You may be correct there, but... Part of the problem is the timing. If they expedite the matter, when would the oral arguments be? Spring? And, then a decision before the end of the term? That means dropping in the middle of the summer, not that long before the elections. If Justice Kennedy jumps ship, and brings CJ Roberts, that will likely drive Republican votes, possibly giving the election to the Republican nominee. I think that a pro-Administration ruling would drive more votes (against the Dems), than an anti-Administration ruling would fire up the Dems.

That is the thing - timing is everything here. If a Republican wins the election for President, and the Supreme Court hasn't ruled, the DAPA will likely be almost immediately revoked by the incoming Republican Administration - probably as one of its first moves. Which would leave the Supreme Court having stuck its neck out, and then had the case mooted under them. That is maybe part of why they try not to take cases that aren't final. Which may be the easiest thing to do here - not grant Cert. because the decision below isn't, yet, final.

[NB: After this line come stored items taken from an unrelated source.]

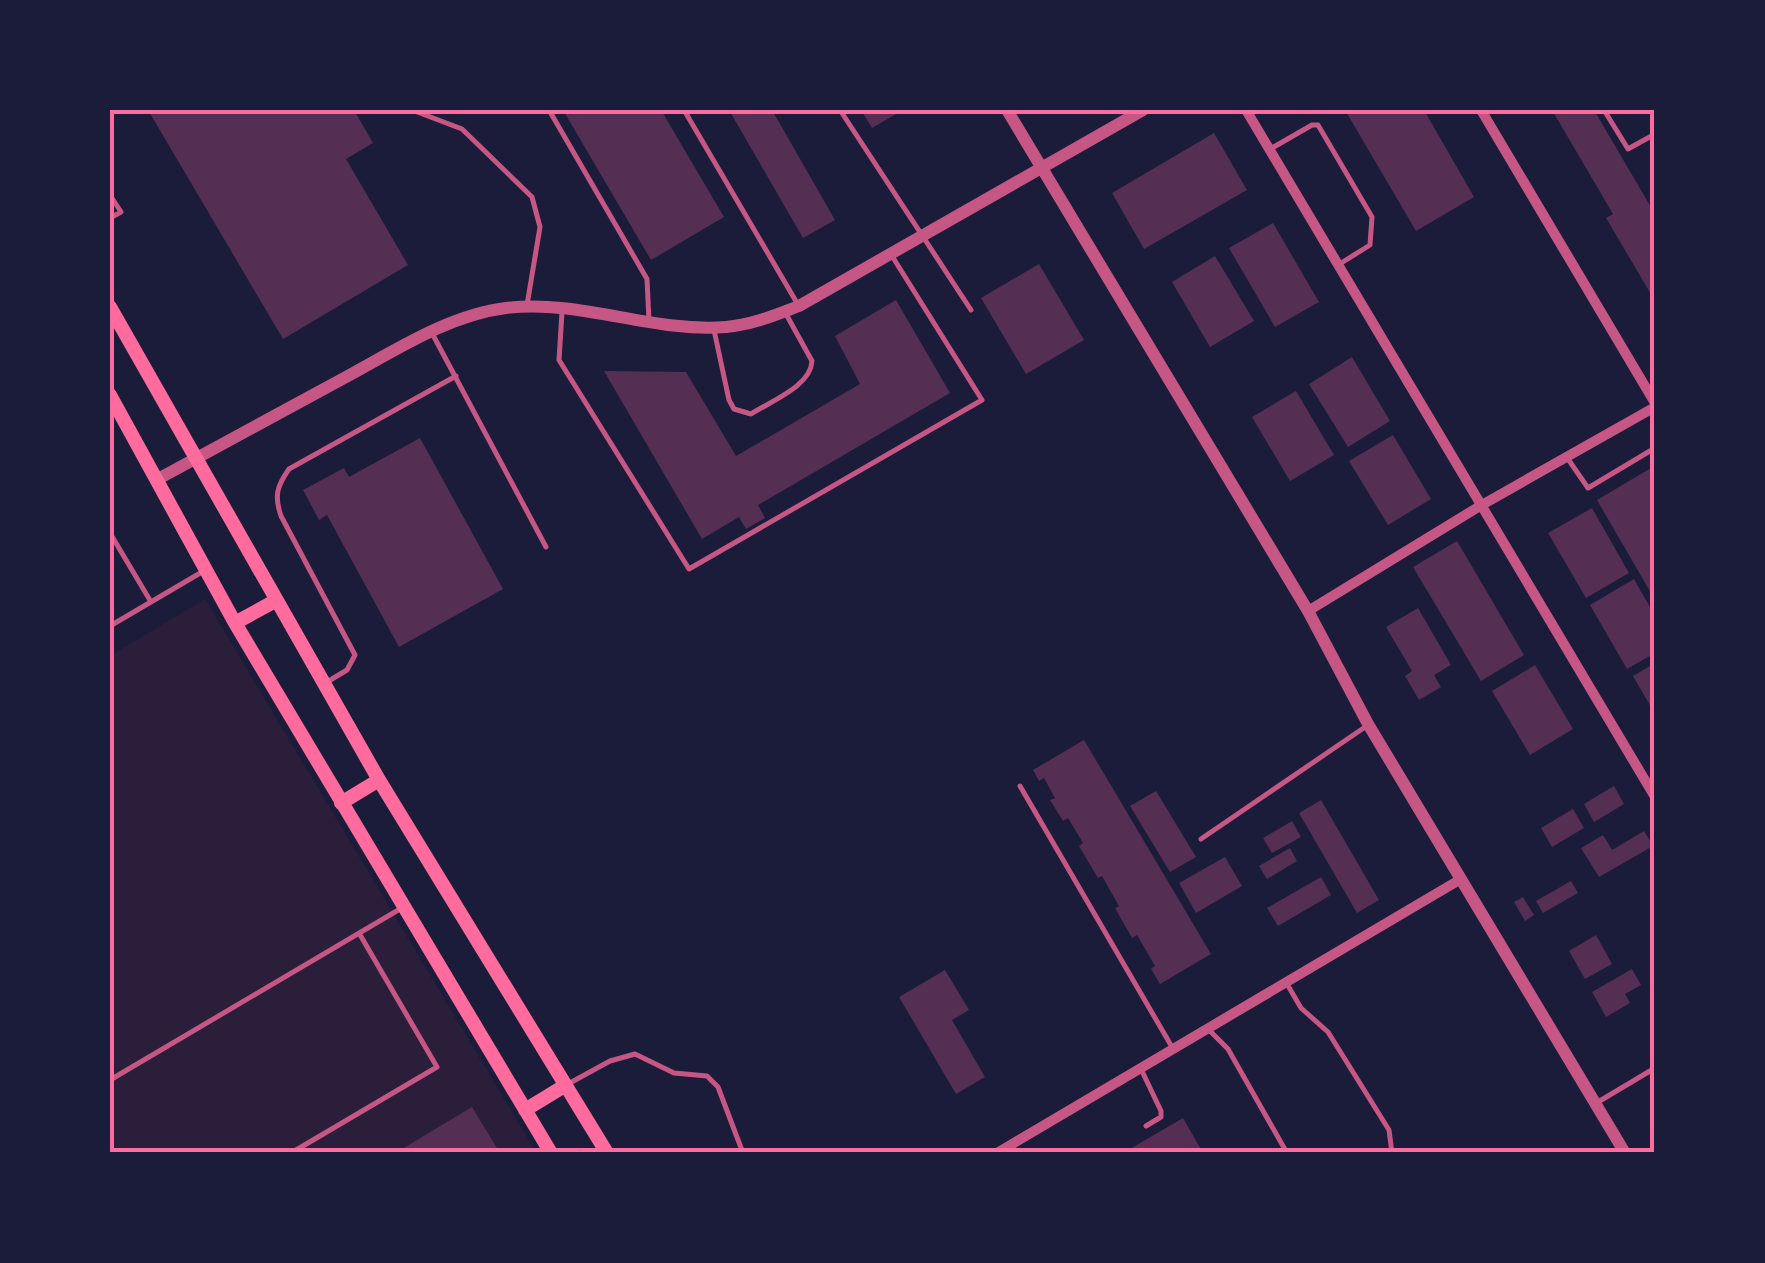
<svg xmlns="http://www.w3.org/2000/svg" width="1765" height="1263" font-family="'Crimson Pro',serif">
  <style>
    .green { fill: #2a1e3b }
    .building { fill: #542f53 }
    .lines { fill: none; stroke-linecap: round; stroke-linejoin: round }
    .service { stroke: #c65784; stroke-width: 5 }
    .minor { stroke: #c65784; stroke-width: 10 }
    .tertiary { stroke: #c65784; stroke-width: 12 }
    .secondary { stroke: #ff6b9d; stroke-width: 14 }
    .neatline { fill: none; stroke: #ff6b9d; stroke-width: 4 }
  </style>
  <rect width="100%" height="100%" fill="#1b1b3a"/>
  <!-- green -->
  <path class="green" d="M 205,599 L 533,1147 L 523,1153 L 110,1153 L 110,656 Z"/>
  <!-- building -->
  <path class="building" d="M 148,110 L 354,110 L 373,143 L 346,159 L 408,265 L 283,339 Z
    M 563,110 L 661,110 L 724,217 L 651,260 Z
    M 729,110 L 772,110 L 835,220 L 803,238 Z
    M 861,110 L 903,110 L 872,128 Z
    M 1345,110 L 1424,110 L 1474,197 L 1416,231 Z
    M 1552,110 L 1594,110 L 1655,214 L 1655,301 L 1606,218 L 1613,214 Z
    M 1214,133 L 1247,190 L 1144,249 L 1112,193 Z
    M 1273,223 L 1319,302 L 1275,327 L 1229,248 Z
    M 1215,256 L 1254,321 L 1210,347 L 1172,282 Z
    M 1039,264 L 1084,340 L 1026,374 L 981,298 Z
    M 896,300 L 950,393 L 758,505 L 765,518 L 746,529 L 739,517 L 702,539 L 604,371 L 686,372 L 736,456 L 860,384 L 835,336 Z
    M 1352,357 L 1390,421 L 1348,447 L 1309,384 Z
    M 1296,391 L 1334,455 L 1290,481 L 1252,417 Z
    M 1393,435 L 1431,499 L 1388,525 L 1349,461 Z
    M 420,438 L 503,589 L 399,647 L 327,515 L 319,520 L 303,490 L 344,468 L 349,477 Z
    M 1651,468 L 1655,475 L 1655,600 L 1597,500 Z
    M 1592,508 L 1629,573 L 1586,598 L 1548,533 Z
    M 1457,541 L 1524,655 L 1481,681 L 1413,567 Z
    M 1634,579 L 1655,616 L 1655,653 L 1627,669 L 1590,605 Z
    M 1418,608 L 1451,665 L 1434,675 L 1441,687 L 1419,700 L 1405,676 L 1412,671 L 1386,627 Z
    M 1655,663 L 1655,714 L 1633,676 Z
    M 1535,665 L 1573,729 L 1530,755 L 1492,691 Z
    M 1084,740 L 1211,954 L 1160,984 L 1151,969 L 1155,966 L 1137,935 L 1132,938 L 1115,908 L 1119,906 L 1102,876 L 1098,878 L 1079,846 L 1083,843 L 1068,818 L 1063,821 L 1050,800 L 1055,798 L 1044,778 L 1039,781 L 1033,770 Z
    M 1614,786 L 1624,804 L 1594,822 L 1584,804 Z
    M 1156,791 L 1196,857 L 1170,872 L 1130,806 Z
    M 1321,800 L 1379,900 L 1357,913 L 1299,813 Z
    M 1573,809 L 1584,828 L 1552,847 L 1541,828 Z
    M 1292,821 L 1301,837 L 1272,853 L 1263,838 Z
    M 1644,831 L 1653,846 L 1599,877 L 1581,848 L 1603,835 L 1612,850 Z
    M 1290,848 L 1297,861 L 1267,879 L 1259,866 Z
    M 1225,857 L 1242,886 L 1196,913 L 1179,883 Z
    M 1321,877 L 1331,895 L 1278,926 L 1267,908 Z
    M 1571,881 L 1578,893 L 1543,913 L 1536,901 Z
    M 1523,897 L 1534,915 L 1525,921 L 1514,902 Z
    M 1596,935 L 1612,964 L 1585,979 L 1569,951 Z
    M 1632,969 L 1641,985 L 1625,994 L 1630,1003 L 1606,1017 L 1592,992 Z
    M 945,970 L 969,1010 L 952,1020 L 985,1077 L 956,1094 L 899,997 Z
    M 472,1107 L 500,1153 L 404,1153 L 402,1149 Z
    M 1183,1118 L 1203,1153 L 1123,1153 Z"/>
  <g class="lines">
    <!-- service -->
    <path class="service" d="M 412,110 L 462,129 L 532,197 L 540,227 L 527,305
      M 549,110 L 647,279 L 649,321
      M 684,110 L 797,303
      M 840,110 L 971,310
      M 1604,110 L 1628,149 L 1655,134
      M 1272,148 L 1312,125 L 1318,125 L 1372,217 L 1370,245 L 1338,265
      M 110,195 L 121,212 L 110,218
      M 562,312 L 559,360 L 689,569 L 982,400 L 892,256
      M 714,330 L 729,400 L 734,409 L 751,414 C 771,401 811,386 812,361 L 786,314
      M 433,335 L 546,547
      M 1568,459 L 1588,488 L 1655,448
      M 110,533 L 151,602
      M 110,626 L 202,572
      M 327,682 L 347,670 L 355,655 L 281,516 C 274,496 277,486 289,469 L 456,376
      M 1020,786 L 1172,1047
      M 1201,839 L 1368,725
      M 1287,984 L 1301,1008 L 1328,1032 L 1389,1130 L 1392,1153
      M 1208,1029 L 1228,1049 L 1287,1153
      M 1141,1069 L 1161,1111 L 1161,1117 L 1146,1126
      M 110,1080 L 400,909
      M 568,1084 L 610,1061 L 635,1054 L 674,1073 L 707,1076 L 718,1087 L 743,1153
      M 1598,1102 L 1655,1068
      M 291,1153 L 437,1067 L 359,933"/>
    <!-- minor -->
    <path class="minor" d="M 1246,110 L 1655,797
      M 1481,110 L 1655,403
      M 1308,611 L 1480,506 L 1655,407
      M 997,1153 L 1461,879"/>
    <!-- tertiary -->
    <path class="tertiary" d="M 1007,110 L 1308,611 L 1368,724 L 1625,1153
      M 158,479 C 221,445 283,411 346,377 C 396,350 449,315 506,308 C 581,299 652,333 726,327 C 752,325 775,315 799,306 L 1143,110"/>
    <!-- secondary -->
    <path class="secondary" d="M 110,307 L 379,780 L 607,1153
      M 110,395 L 235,623 L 551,1153
      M 235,623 L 275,601
      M 341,803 L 379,780
      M 525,1110 L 566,1085"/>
  </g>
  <!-- border -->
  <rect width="1765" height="1263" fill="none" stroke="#1b1b3a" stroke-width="225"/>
  <rect x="112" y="112" width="1540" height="1038" class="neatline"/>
</svg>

Which gets me to how could the Supreme Court rule in favor of the Administration? I would think that the easiest approach would be to deny standing. That way, the states don't get to court, and the decisions below are dismissed. The problem there is that these states seem better position than MA, which got standing to sue the EPA for (bogus) global warming. How do they take standing away from the states this way, without reversing the MA EPA case? Much easier to have done the opposite - give the states standing here, and not have given it to MA back then. But, it it too late for that.

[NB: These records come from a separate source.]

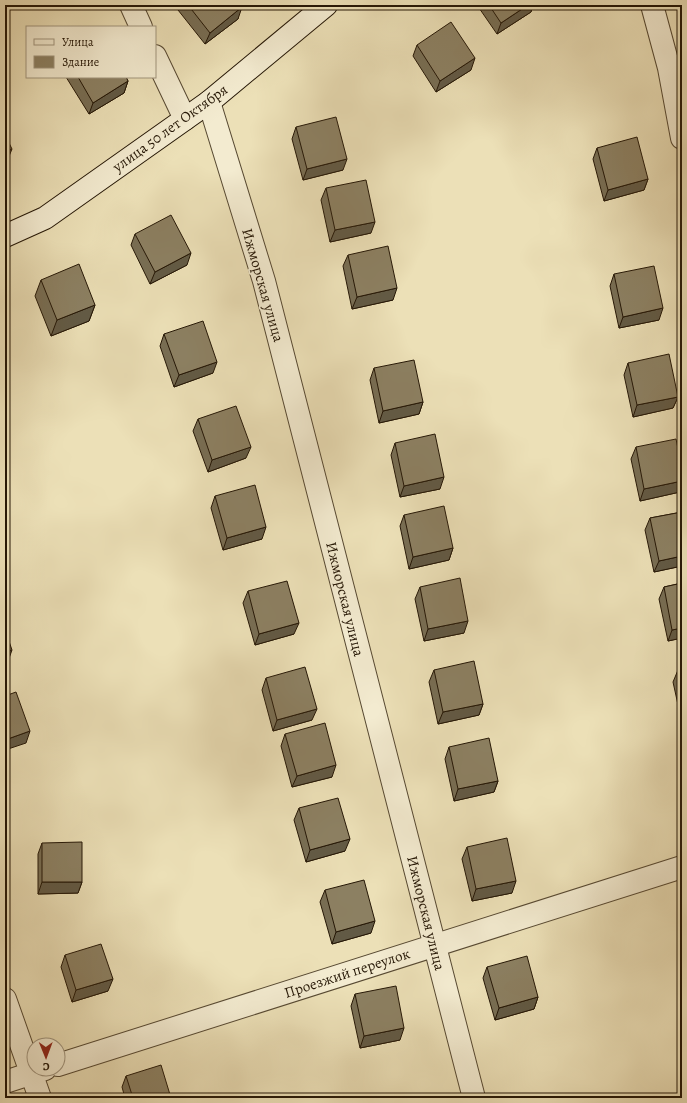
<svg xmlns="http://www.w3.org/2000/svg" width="687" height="1103" font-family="Alegreya,serif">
<rect width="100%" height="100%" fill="#ece0b7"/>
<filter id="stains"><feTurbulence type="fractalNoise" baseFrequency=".005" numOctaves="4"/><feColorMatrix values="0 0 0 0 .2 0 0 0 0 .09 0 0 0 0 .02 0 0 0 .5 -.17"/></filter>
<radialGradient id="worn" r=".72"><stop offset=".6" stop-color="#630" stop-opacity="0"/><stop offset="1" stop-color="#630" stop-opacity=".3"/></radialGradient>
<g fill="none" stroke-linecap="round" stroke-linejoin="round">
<!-- minor casing -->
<g stroke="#574932" stroke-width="24">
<g id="minor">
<path d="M131,5l10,22"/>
<path d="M652,5l17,63 13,70"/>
<path d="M155,56l30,63"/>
<path d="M209,102l55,179 203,790 7,27"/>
<path d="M5,999l35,99"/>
<path d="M58,1065l624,-198"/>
<path d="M5,1082l40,-13"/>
</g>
</g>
<!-- secondary casing -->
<g stroke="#251706" stroke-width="24">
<path id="secondary" d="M5,236l40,-18 140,-99 24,-17 117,-97"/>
</g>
<!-- minor -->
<use href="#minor" stroke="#f3ebd0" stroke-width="22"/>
<!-- secondary -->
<use href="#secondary" stroke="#f3ebd0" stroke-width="22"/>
</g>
<!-- wall -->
<g fill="#786e54" stroke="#251706">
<path d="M180,5h60l-2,14 -33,25 -27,-34z"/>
<path d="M477,5h56l-2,7 -34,22z"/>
<path d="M417,45l54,25 -35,22 -23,-36z"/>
<path d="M66,77h60l2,4 -4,12 -35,21z"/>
<path d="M296,127l47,43 -40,10 -11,-41z"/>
<path d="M597,148l51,31 -4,11 -40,11 -11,-42z"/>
<path d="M326,188l45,45 -41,9 -9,-42z"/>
<path d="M135,234l52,31 -37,19 -19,-39z"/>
<path d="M348,255l45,45 -41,9 -9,-43z"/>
<path d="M614,274l45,46 -40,8 -9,-42z"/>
<path d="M41,280l54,25 -6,16 -38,15 -16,-40z"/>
<path d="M164,334l49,39 -39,14 -14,-41z"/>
<path d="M628,363l50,34 -5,11 -40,9 -9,-42z"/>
<path d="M374,368l49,34 -4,12 -40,9 -9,-43z"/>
<path d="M198,419l48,39 -38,14 -15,-41z"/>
<path d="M395,443l45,46 -40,8 -9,-42z"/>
<path d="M636,447l46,21v20l-2,4 -40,9 -9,-42z"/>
<path d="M215,496l47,43 -39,11 -12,-42z"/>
<path d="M682,512v54l-28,6 -9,-42 5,-12z"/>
<path d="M404,515l49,33 -4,12 -40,9 -9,-43z"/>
<path d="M682,583v55l-14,3 -9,-42 5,-12z"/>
<path d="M420,587l44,46 -40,8 -9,-42z"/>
<path d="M248,591l46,43 -39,11 -12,-42z"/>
<path d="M682,669v54l-9,-41 5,-12z"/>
<path d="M434,670l49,34 -4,11 -41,9 -9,-42z"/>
<path d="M266,678l46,42 -39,11 -11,-41z"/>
<path d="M285,734l47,43 -40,10 -11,-41z"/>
<path d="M449,747l49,34 -4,11 -40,9 -9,-42z"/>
<path d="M299,808l46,43 -39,11 -12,-42z"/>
<path d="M42,843l40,39 -4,11 -40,1v-40z"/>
<path d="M467,847l45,46 -40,8 -10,-42z"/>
<path d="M325,890l46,43 -39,11 -12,-42z"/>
<path d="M65,955l43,36 -36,11 -11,-35z"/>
<path d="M487,967l51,30 -4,12 -39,11 -12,-42z"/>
<path d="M355,994l45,46 -40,8 -9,-42z"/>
<path d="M126,1076l45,22h-46l-3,-11z"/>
</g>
<!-- shaded-wall -->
<g fill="#625a45" stroke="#251706">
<path d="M528,5h5l-2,7 -34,22 4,-11z"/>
<path d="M242,7l-4,12 -33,25 5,-11z"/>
<path d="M475,58l-4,12 -35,22 4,-11z"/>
<path d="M128,81l-4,12 -35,21 4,-11z"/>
<path d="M12,149l-5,12 -2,1v-10z"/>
<path d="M347,159l-4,11 -40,10 4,-11z"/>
<path d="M648,179l-4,11 -40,11 4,-11z"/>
<path d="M375,222l-4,11 -41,9 5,-12z"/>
<path d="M191,253l-4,12 -37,19 5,-12z"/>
<path d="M397,288l-4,12 -41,9 5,-12z"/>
<path d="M95,305l-6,16 -38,15 6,-16z"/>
<path d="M663,308l-4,12 -40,8 4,-11z"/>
<path d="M217,362l-4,11 -39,14 5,-12z"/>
<path d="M678,397l-5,11 -40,9 4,-12z"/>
<path d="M423,402l-4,12 -40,9 4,-12z"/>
<path d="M251,447l-5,11 -38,14 4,-12z"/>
<path d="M444,477l-4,12 -40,8 4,-11z"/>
<path d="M682,481v7l-2,4 -40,9 4,-12z"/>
<path d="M266,527l-4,12 -39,11 4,-12z"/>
<path d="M453,548l-4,12 -40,9 4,-12z"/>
<path d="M682,556v10l-28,6 5,-11z"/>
<path d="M468,621l-4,12 -40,8 4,-12z"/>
<path d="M299,623l-5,11 -39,11 4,-11z"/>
<path d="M682,628v10l-14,3 4,-11z"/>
<path d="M12,650l-4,11 -3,1v-10z"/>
<path d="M483,704l-4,11 -41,9 5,-12z"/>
<path d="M317,709l-5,11 -39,11 4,-11z"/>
<path d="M30,731l-4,12 -21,7v-10z"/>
<path d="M336,765l-4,12 -40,10 5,-11z"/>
<path d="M498,781l-4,11 -40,9 4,-12z"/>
<path d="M350,839l-5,12 -39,11 4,-12z"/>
<path d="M516,881l-4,12 -40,8 4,-12z"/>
<path d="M42,882h40l-4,11 -40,1z"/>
<path d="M375,921l-4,12 -39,11 4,-12z"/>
<path d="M113,979l-5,12 -36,11 4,-12z"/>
<path d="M538,997l-4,12 -39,11 4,-12z"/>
<path d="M404,1028l-4,12 -40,8 4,-12z"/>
</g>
<!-- building -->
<g fill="#8c8062" stroke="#251706">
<path d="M188,5h52l2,2 -32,26z"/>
<path d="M489,5h39l-27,18z"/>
<path d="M451,22l24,36 -35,23 -23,-36z"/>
<path d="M78,77h48l2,4 -35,22z"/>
<path d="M336,117l11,42 -40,10 -11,-42z"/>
<path d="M5,135l7,14 -7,3z"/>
<path d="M637,137l11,42 -40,11 -11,-42z"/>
<path d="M366,180l9,42 -40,8 -9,-42z"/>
<path d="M171,215l20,38 -36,19 -20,-38z"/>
<path d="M388,246l9,42 -40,9 -9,-42z"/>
<path d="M79,264l16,41 -38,15 -16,-40z"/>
<path d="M654,266l9,42 -40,9 -9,-43z"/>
<path d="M203,321l14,41 -38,13 -15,-41z"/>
<path d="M669,354l9,43 -41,8 -9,-42z"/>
<path d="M414,360l9,42 -40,9 -9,-43z"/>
<path d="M236,406l15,41 -39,13 -14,-41z"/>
<path d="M435,434l9,43 -40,9 -9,-43z"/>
<path d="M676,439l6,29v13l-38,8 -8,-42z"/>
<path d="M255,485l11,42 -39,11 -12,-42z"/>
<path d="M444,506l9,42 -40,9 -9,-42z"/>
<path d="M682,512v44l-23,5 -9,-43z"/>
<path d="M460,578l8,43 -40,8 -8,-42z"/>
<path d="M287,581l12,42 -40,11 -11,-43z"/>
<path d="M682,583v45l-10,2 -8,-43z"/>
<path d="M5,630l7,20 -7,2z"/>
<path d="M474,661l9,43 -40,8 -9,-42z"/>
<path d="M305,667l12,42 -40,11 -11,-42z"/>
<path d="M682,669v22l-4,-21z"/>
<path d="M16,692l14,39 -25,9v-44z"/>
<path d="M325,723l11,42 -39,11 -12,-42z"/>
<path d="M489,738l9,43 -40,8 -9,-42z"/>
<path d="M338,798l12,41 -40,11 -11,-42z"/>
<path d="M507,838l9,43 -40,8 -9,-42z"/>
<path d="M82,842v40h-40v-39z"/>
<path d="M364,880l11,41 -39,11 -11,-42z"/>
<path d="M101,944l12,35 -37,11 -11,-35z"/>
<path d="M527,956l11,41 -39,11 -12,-41z"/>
<path d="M396,986l8,42 -40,8 -9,-42z"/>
<path d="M161,1065l10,33h-38l-7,-22z"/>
</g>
<g text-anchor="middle" stroke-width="3.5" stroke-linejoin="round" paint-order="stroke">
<!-- street labels -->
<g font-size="15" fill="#251706" stroke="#f3ebd0">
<text transform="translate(170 128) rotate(-36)" y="5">улица 50 лет Октября</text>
<text transform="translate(263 285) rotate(74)" y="5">Ижморская улица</text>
<text transform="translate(345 599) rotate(76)" y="5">Ижморская улица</text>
<text transform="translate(426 913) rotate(76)" y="5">Ижморская улица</text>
<text transform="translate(347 973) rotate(-18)" y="5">Проезжий переулок</text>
</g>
</g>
<!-- margin -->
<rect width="687" height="1103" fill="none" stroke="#ece0b7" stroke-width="20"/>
<rect x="6" y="6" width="675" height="1091" fill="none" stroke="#251706" stroke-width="2"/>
<rect x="10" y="10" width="667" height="1083" fill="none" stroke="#251706"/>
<!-- legend -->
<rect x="26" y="26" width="130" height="52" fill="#f3ebd0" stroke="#a1967f"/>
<rect x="34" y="39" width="20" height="6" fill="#f3ebd0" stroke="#a1967f"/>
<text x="62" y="46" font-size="12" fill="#251706">Улица</text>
<rect x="34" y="56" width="20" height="12" fill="#8c8062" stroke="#a1967f"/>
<text x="62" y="66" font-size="12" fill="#251706">Здание</text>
<!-- north arrow -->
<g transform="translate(46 1057) rotate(179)"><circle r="19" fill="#f3ebd0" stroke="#a1967f"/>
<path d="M0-3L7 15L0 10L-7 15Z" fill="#8f2418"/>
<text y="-6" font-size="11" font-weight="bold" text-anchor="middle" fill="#251706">С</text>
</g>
<rect width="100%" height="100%" filter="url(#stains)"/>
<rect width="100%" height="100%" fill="url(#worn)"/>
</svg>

The alternative is to reverse on the merits. But, the Administration didn't bother to even try to conform to the APA. How do they craft a rule that would affirm this practice, without gutting the APA? How do they keep subsequent Administrations from just imposing rules without going through the statutory formal rule making process? I think that the Supreme Court would have a very messy time doing that.

The Chief Justice has shown himself willing to dance on the head of pins to get around the specific wording of statutes in politically charged cases like the ObamaCare cases. Is he willing to do so again? Or, does he and Justice Kennedy want to reconnect with the Republicans who put them on the high court?

Of course, these are just my ill informed thoughts. Many here are probably much better positioned to game this than I am.